** Tasks and exercises **
a: In the passage on job loss after 40, what range is the CEO's annual bonus said to be kept in?
b: Retype the passage on job loss after 40 between "After reading and" and "on the wealthiest.", inclusive.

** START Supplied passage **

Education is not the silver bullet all the politicians claim. Once you reach 45, if not 40, if you become unemployed your hopes of finding a job that will be suitable to your experience level (your KSAs, as the guvmint is so fond of referring to it as) are nearly non-existent, and it's highly unlikely you will ever reach your prior peak again in earnings potential UNLESS... you're seeking a senior VP job or a C(x)O job. You have become an insurance risk and you have skills that give you an expectation of a certain salary range. Why pay you what you're worth when they can hire a fresh college grad, pay him nothing, and pocket the rest? It doesn't matter that he won't have your level of expertise. All that matters these days is ensuring the CEO's annual bonus is in the 8-digit range. The white collar jobs he's been sending to India, Brazil, China, Malaysia, Viet Nam, and Philippines are the ones you were counting on being able to get if your company let you go, and they collected tax credits for having off-shored those jobs. All the college degrees in the world aren't going to get you anywhere in that situation. Your only hope is self-employment, and that's a truly slim hope for the overwhelming majority. Finding a niche that isn't beyond being saturated is a challenge that few can overcome.

After reading and nodding my head in agreement to most of your posts TxFeller, I'm wondering what your thoughts are on Bernie Sanders? I think, correct me if I'm wrong, that in one of your posts you said you were a republican voter, is that correct? But I think you might actually be a progressive democrat as most of what you've written agrees with Sen. Sanders position re. fair taxation on the wealthiest.

** END Supplied passage **
** START Information supplied **

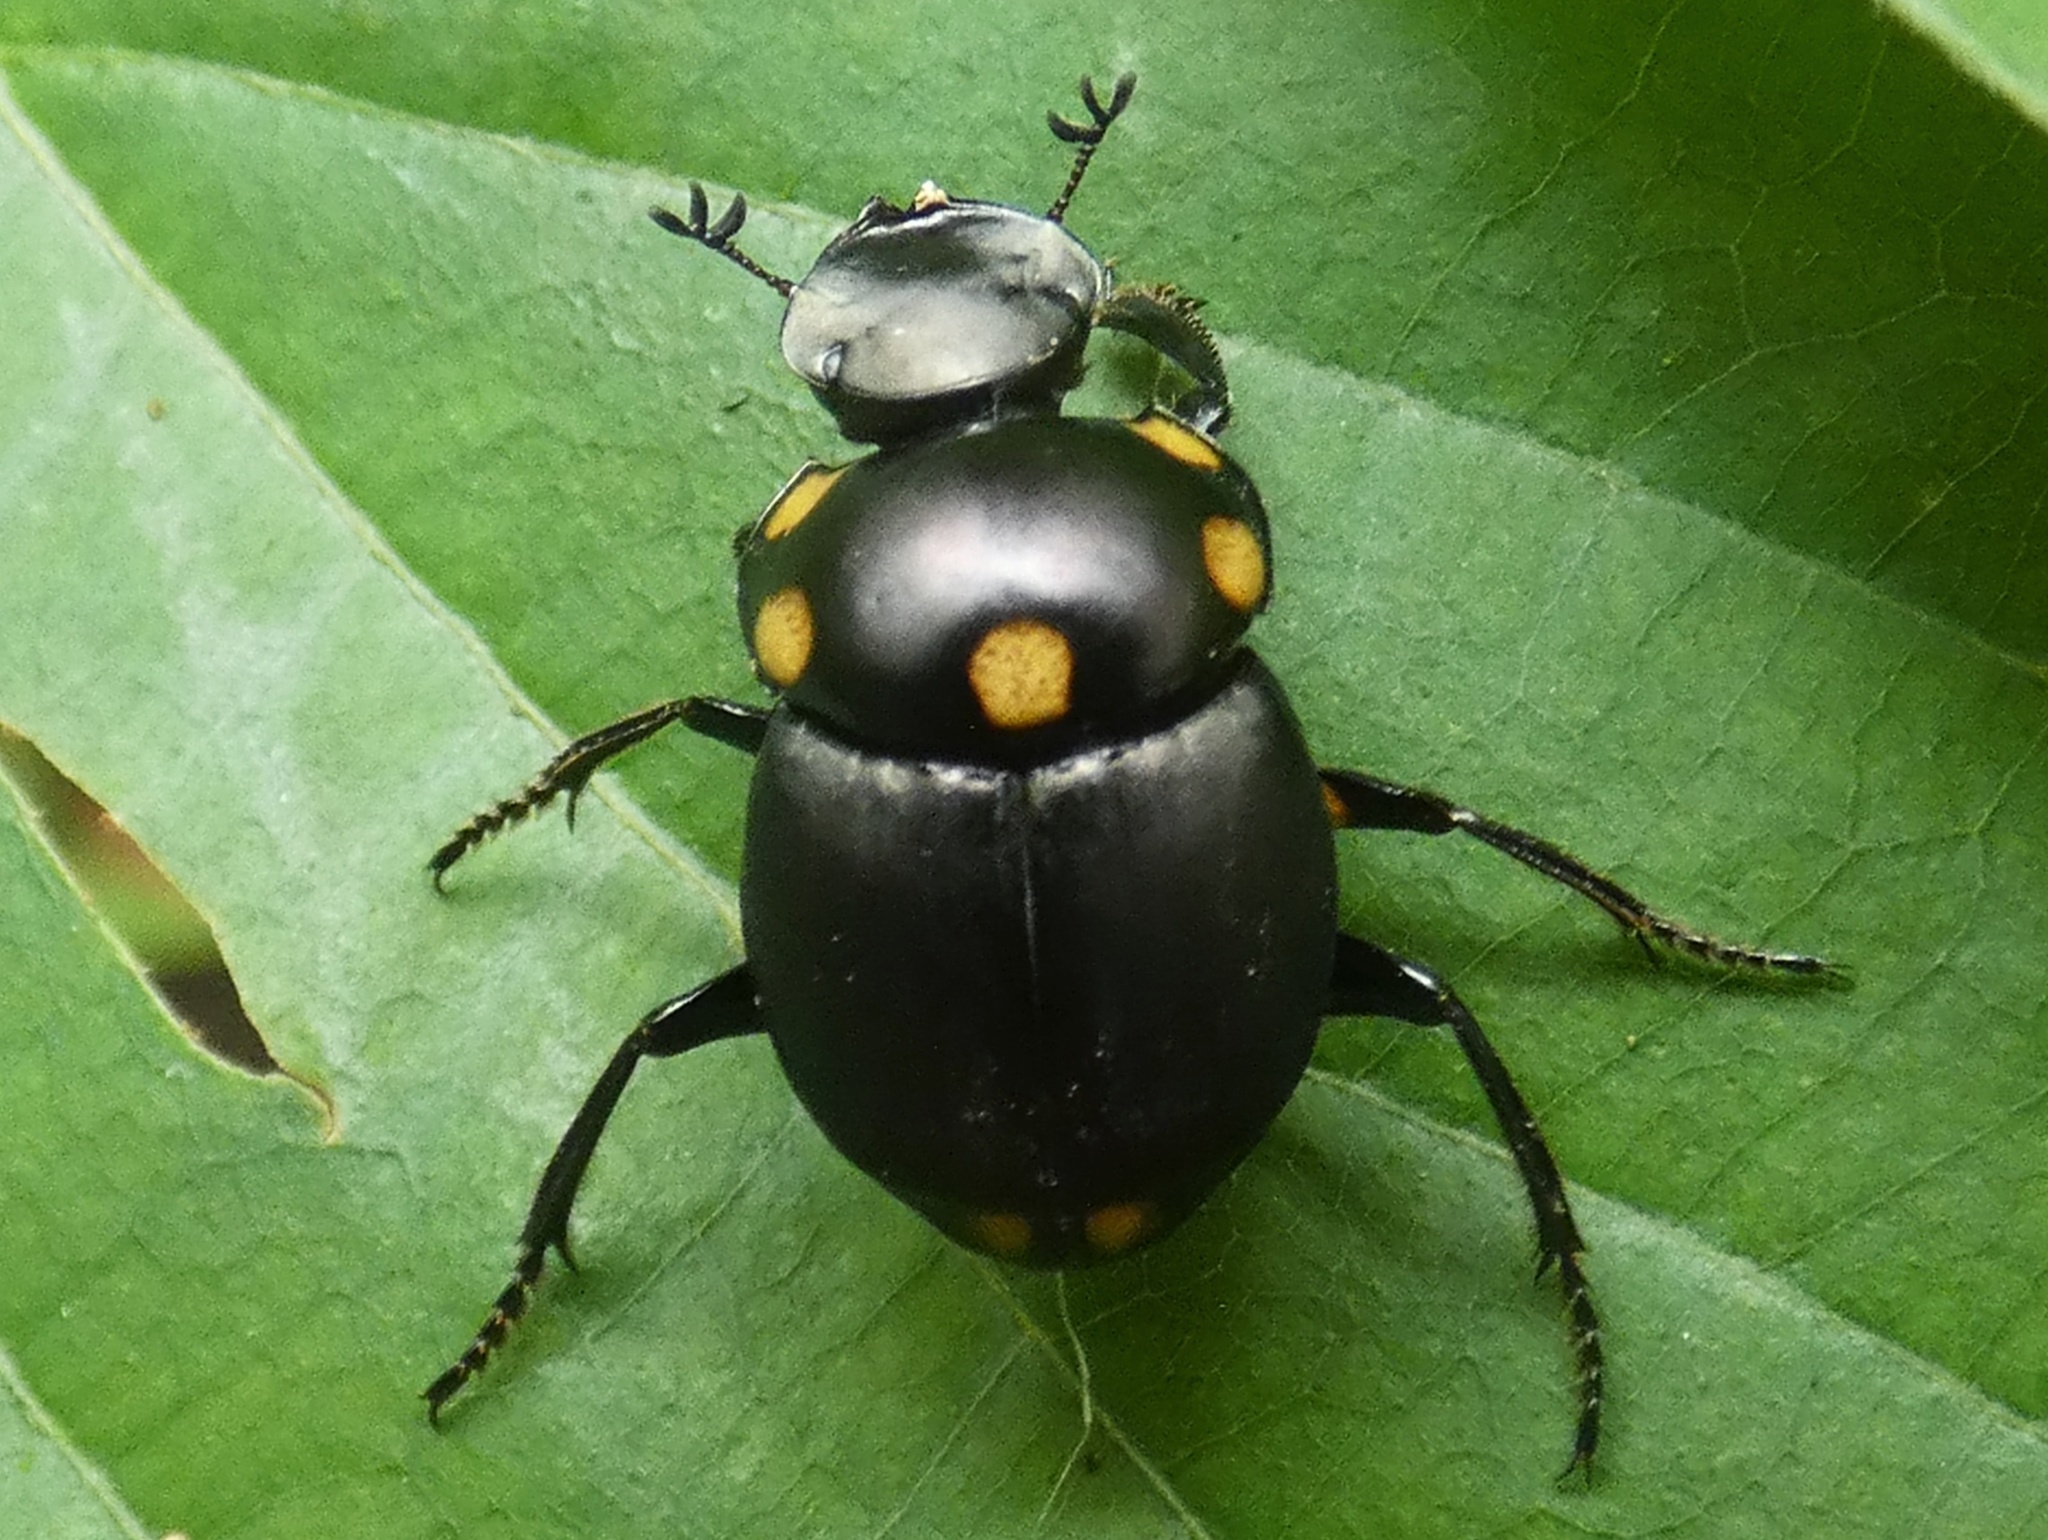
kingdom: Animalia
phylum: Arthropoda
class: Insecta
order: Coleoptera
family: Scarabaeidae
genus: Canthon
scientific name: Canthon septemmaculatus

** END Information supplied **

** Solved tasks **
a: The 8-digit range.

b:
After reading and nodding my head in agreement to most of your posts TxFeller, I'm wondering what your thoughts are on Bernie Sanders? I think, correct me if I'm wrong, that in one of your posts you said you were a republican voter, is that correct? But I think you might actually be a progressive democrat as most of what you've written agrees with Sen. Sanders position re. fair taxation on the wealthiest.